Il y a une chose dont nous ne décidons pas, c’est ce qu’opère en nous le temps. Il s’agit de se rendre à l’action du temps, à sa façon d’affaiblir la volonté de prouver quelque chose à l’autre et surtout à soi, d’assourdir le besoin de capitaliser sa propre personne. Nous vivons un arrêt de l’attraction du dehors, de sa multiplicité et nous ne pourrons pas faire que ça n’ait pas eu lieu, même si la perception que nous en avons varie considérablement d’une personne à une autre. Qu’est-ce qui change en nous ? Dans ce confinement qui agit comme une loupe, nous faisons face à ce qui de nous-mêmes se dérobe si facilement dans la fébrilité ordinaire de nos actions et de nos contacts. « Avant il y avait un quotidien, il y avait des gens, il y avait des choses pour éviter les questions et les constats », disait une patiente.
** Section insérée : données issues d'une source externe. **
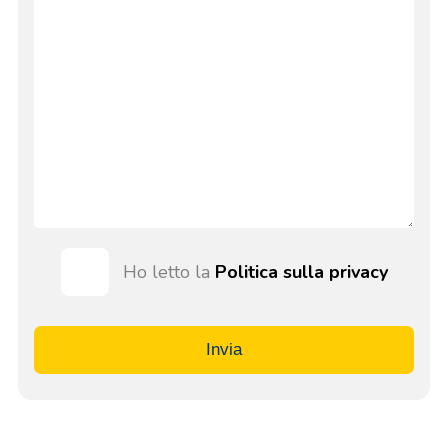
Ho letto la
Politica sulla privacy
Invia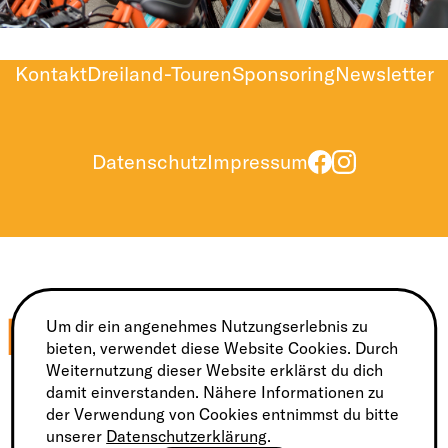
Kontakt
Dreiland-Touren
Sponsoring
Newsletter
Datenschutz
Impressum
Um dir ein angenehmes Nutzungserlebnis zu
bieten, verwendet diese Website Cookies. Durch
Weiternutzung dieser Website erklärst du dich
Nationaler Hauptsponsor
Nationaler Sponsor
damit einverstanden. Nähere Informationen zu
der Verwendung von Cookies entnimmst du bitte
unserer
Datenschutzerklärung
.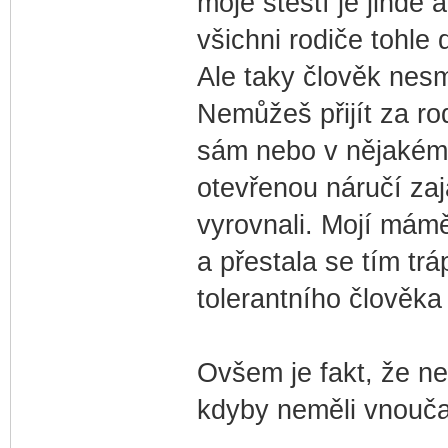
moje štěstí je jinde
všichni rodiče tohle
Ale taky člověk nesm
Nemůžeš přijít za rod
sám nebo v nějakém 
otevřenou náručí zajá
vyrovnali. Mojí mámě 
a přestala se tím trá
tolerantního člověka
Ovšem je fakt, že ne
kdyby neměli vnoučat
Qu’est-ce qui change en nous ? Peut-être l’inclination à l’évitement. Même si nous emplissons nos journées (la fourmi toujours active), et nous sommes nombreux à observer qu’elles passent très vite nos journées, il y a cette aube du jour, quelle qu’en soit l’heure, où l’angoisse vient mordre. Il y a un seuil poreux qui n’est plus le sommeil et pas encore l’éveil où le souffle est happé par un obstacle insituable et sans forme qui retarde le mouvement. Dans l’interstice louche les questions peinent à se poser. Elles sont submergées par une question sans fond : qu’est-ce que c’est vivre ? Quand nous ne sommes plus « pris » par une activité, quand autrui n’est plus l’horizon de notre mouvement, quand il n’y a plus d’échéance, qu’est-ce que c’est vivre ?
Aucune méthode, aucune technique ne peut répondre et des patients se disent agacés des conseils de bonnes pratiques réitérés : appelez vos proches, faites-vous un programme chaque jour etc., précisément la chose s’avère impossible ou désuète ou déjà caduque car le sentiment domine que la question à affronter est ailleurs et les déborde de toutes parts. Comment soutenir seul(e) le désir de vivre quand autrui ne vient pas le soutenir avec nous, voire à notre place, nous en déchargeant, se chargeant d’une partie de nous dans l’action, dans la parole ? Et nous, lui octroyant la même chose.
Qu’est-ce qui change en nous ? Il nous est soudain demandé d’être dans le temps et non plus de le devancer pour en annuler la durée. L’angoisse aujourd’hui se dépose sur un champ plus vaste et diffus : qu’est-ce que nous allons vivre ? Le monde qui vient est déjà là, marqué par la perte de ce qu’on prévoyait, de ce qu’on avait préparé et qui allait se réaliser. Nous ignorons encore tout de ce monde, nous n’avons rien dans notre mémoire pour l’imaginer. Comme dans ces rêves où on doit participer à un spectacle dont on ne connaît ni le texte ni la mise en scène. Pourquoi sortir si je ne peux plus exercer mon métier ou mon art, si je ne peux plus serrer l’autre dans mes bras ? Pourquoi sortir si nous ne pouvons plus passer
par les corps pour comprendre et éprouver ce que c’est que vivre ? Les corps nous manquent : ce que font les corps dans les films et que nous ne pouvons plus faire.
Une peur se fait jour à l’approche du déconfinement, celle d’un isolement plus grand encore ; nous avons compris qu’il n’y aurait pas de grandes retrouvailles insouciantes et débridées. Pour ceux et celles dont l’activité s’est arrêtée, la peur d’être exclu(e) de la vie qui reprend se tisse avec un sentiment d’impuissance : ne plus savoir où prendre la parole et comment la prendre.
Nous nous trouvons devant une double exigence : écouter la résonance de ce qui s’est découvert en nous, lieu d’une intime transformation, et aiguiser notre lecture du dehors où plane la menace d’une loi tentée de prendre en main notre santé.